§ Work instruction: Copy everything in the material from the start down through the line containing "SB-75 Indication", keeping each line exactly as it appears.

Collection entries

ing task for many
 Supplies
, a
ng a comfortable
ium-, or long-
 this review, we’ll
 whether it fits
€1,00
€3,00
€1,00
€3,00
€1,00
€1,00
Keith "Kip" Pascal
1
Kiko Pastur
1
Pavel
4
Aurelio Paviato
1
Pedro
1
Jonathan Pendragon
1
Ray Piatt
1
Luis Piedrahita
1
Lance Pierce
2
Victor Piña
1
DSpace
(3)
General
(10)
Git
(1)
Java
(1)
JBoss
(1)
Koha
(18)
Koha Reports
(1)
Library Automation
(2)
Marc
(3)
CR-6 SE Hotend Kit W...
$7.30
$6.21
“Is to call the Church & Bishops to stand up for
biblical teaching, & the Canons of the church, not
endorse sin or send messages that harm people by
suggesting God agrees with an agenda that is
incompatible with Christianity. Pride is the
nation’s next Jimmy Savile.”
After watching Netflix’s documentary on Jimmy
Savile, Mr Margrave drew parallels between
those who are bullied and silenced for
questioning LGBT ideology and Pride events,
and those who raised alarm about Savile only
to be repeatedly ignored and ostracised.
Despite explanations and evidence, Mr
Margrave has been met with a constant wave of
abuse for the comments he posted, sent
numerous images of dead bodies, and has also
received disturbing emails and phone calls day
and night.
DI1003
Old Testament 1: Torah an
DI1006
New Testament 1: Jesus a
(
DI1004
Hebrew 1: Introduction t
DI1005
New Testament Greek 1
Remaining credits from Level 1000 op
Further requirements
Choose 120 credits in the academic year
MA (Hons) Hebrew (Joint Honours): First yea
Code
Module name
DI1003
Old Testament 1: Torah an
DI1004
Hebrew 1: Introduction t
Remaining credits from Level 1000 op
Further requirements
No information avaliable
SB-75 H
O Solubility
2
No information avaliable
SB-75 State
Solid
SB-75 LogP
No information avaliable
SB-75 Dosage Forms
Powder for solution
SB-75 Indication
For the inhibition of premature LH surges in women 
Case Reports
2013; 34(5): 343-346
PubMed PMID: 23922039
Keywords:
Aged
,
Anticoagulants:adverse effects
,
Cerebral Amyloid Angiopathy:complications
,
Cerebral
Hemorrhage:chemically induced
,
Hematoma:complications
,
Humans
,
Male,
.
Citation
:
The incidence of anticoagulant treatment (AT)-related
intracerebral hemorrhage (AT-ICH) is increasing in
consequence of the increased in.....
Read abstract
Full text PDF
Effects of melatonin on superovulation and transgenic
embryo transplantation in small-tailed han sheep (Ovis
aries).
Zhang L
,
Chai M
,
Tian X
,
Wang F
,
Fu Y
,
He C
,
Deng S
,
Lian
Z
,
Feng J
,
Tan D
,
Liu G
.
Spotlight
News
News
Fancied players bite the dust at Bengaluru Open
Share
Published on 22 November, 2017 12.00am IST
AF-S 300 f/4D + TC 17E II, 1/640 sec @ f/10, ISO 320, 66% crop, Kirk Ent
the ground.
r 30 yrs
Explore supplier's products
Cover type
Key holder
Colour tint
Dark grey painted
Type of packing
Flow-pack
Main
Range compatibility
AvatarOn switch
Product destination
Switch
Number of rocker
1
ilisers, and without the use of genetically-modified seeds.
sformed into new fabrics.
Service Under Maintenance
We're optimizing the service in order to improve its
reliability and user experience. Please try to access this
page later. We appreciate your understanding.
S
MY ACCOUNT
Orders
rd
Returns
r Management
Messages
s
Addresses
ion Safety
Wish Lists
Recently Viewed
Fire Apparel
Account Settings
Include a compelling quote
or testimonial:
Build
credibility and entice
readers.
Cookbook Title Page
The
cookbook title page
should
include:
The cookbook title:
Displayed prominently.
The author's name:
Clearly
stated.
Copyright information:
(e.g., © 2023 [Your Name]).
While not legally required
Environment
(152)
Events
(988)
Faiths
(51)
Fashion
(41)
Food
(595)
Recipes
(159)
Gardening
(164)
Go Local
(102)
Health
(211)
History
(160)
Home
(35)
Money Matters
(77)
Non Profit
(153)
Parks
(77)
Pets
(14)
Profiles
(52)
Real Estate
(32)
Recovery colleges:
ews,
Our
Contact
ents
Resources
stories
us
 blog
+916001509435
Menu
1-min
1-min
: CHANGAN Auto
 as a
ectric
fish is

§ Answer for this exercise:
ing task for many
 Supplies
, a
ng a comfortable
ium-, or long-
 this review, we’ll
 whether it fits
€1,00
€3,00
€1,00
€3,00
€1,00
€1,00
Keith "Kip" Pascal
1
Kiko Pastur
1
Pavel
4
Aurelio Paviato
1
Pedro
1
Jonathan Pendragon
1
Ray Piatt
1
Luis Piedrahita
1
Lance Pierce
2
Victor Piña
1
DSpace
(3)
General
(10)
Git
(1)
Java
(1)
JBoss
(1)
Koha
(18)
Koha Reports
(1)
Library Automation
(2)
Marc
(3)
CR-6 SE Hotend Kit W...
$7.30
$6.21
“Is to call the Church & Bishops to stand up for
biblical teaching, & the Canons of the church, not
endorse sin or send messages that harm people by
suggesting God agrees with an agenda that is
incompatible with Christianity. Pride is the
nation’s next Jimmy Savile.”
After watching Netflix’s documentary on Jimmy
Savile, Mr Margrave drew parallels between
those who are bullied and silenced for
questioning LGBT ideology and Pride events,
and those who raised alarm about Savile only
to be repeatedly ignored and ostracised.
Despite explanations and evidence, Mr
Margrave has been met with a constant wave of
abuse for the comments he posted, sent
numerous images of dead bodies, and has also
received disturbing emails and phone calls day
and night.
DI1003
Old Testament 1: Torah an
DI1006
New Testament 1: Jesus a
(
DI1004
Hebrew 1: Introduction t
DI1005
New Testament Greek 1
Remaining credits from Level 1000 op
Further requirements
Choose 120 credits in the academic year
MA (Hons) Hebrew (Joint Honours): First yea
Code
Module name
DI1003
Old Testament 1: Torah an
DI1004
Hebrew 1: Introduction t
Remaining credits from Level 1000 op
Further requirements
No information avaliable
SB-75 H
O Solubility
2
No information avaliable
SB-75 State
Solid
SB-75 LogP
No information avaliable
SB-75 Dosage Forms
Powder for solution
SB-75 Indication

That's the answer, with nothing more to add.